Joyful Strains: Making Australia HomeBooks
Edited by Kent MacCarter and Ali Lemer
Affirm Press, $24.95
Given the fact that apart from Australia's indigenous peoples we are all descendants of immigrants, it's a perplexing oversight that this is apparently the first anthology to explore the experience of the expatriate, the refugee and the political exile, from authors who have variously made their home here. In tone and style, the 27 stories are as diverse as the many countries from whence the writers hailed. As a discrete unit, each tale offers a window into individual backgrounds; cumulatively, they present a powerful overview of Australia's multi-hued history.
In all these short pieces of memoir, the sense of identity is inextricably intertwined with the sense of place; often it's the collision of cultures and the attempts to negotiate the precarious paths between the old and the new that bedevils the outsider. As Arnold Zable articulates in his introduction, this sensation is often an emotional swing between joy and strain as referenced in the national anthem-inspired title. Nostalgia for the motherland is often tempered by a grudging appreciation of the host nation.
Diane Armstrong shares her family's experiences of the Holocaust. Photo: Anthony Johnson
Motivations for voluntary or enforced dislocation vary widely. There is the imperative to escape from war and persecution, such as the experiences of Diane Armstrong, whose parents lost more than 60 relatives in Poland to the Holocaust; or Juan Garrido-Salgado, who fled from Chile's Pinochet dictatorship; or Chi Vu, a boat refugee from the communist Vietnam.
For them, and their families, Australia was seen as a safe democracy, even if it was built on bloodstained and stolen land.

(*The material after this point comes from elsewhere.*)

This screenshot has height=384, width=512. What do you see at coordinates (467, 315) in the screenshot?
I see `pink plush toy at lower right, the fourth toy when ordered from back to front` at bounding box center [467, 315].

Other writers emigrated with the dream of greater opportunities: Irishman Chris Flynn, for instance, is chuffed with the potential offered in Australia for reinvention and tries a series of bizarre jobs, apparently only possible to him Down Under; while Dmetri Kakmi vividly expresses his delight at discovering television as a nine-year-old. It was an induction tool that informed him of the local customs and was essential to his social skills, as he came from a primitive Turkish village with no running water.
Among the many outstanding essays, schoolyard bullying and lazy racism from the ''pale skins'' were common refrains. Yet, while repulsed and alarmed by what Indian Roanna Gonsalves terms ''Third World-looking'' outsiders, home-grown Aussies can still be dismissive of those who look like their cousins. Kiwi Meg Mundell, for instance, laments a profound disinterest in New Zealand culture.
Joyful Strains not only offers an invaluable insight into Australian immigration, it's also a great read: at once entertaining and harrowing.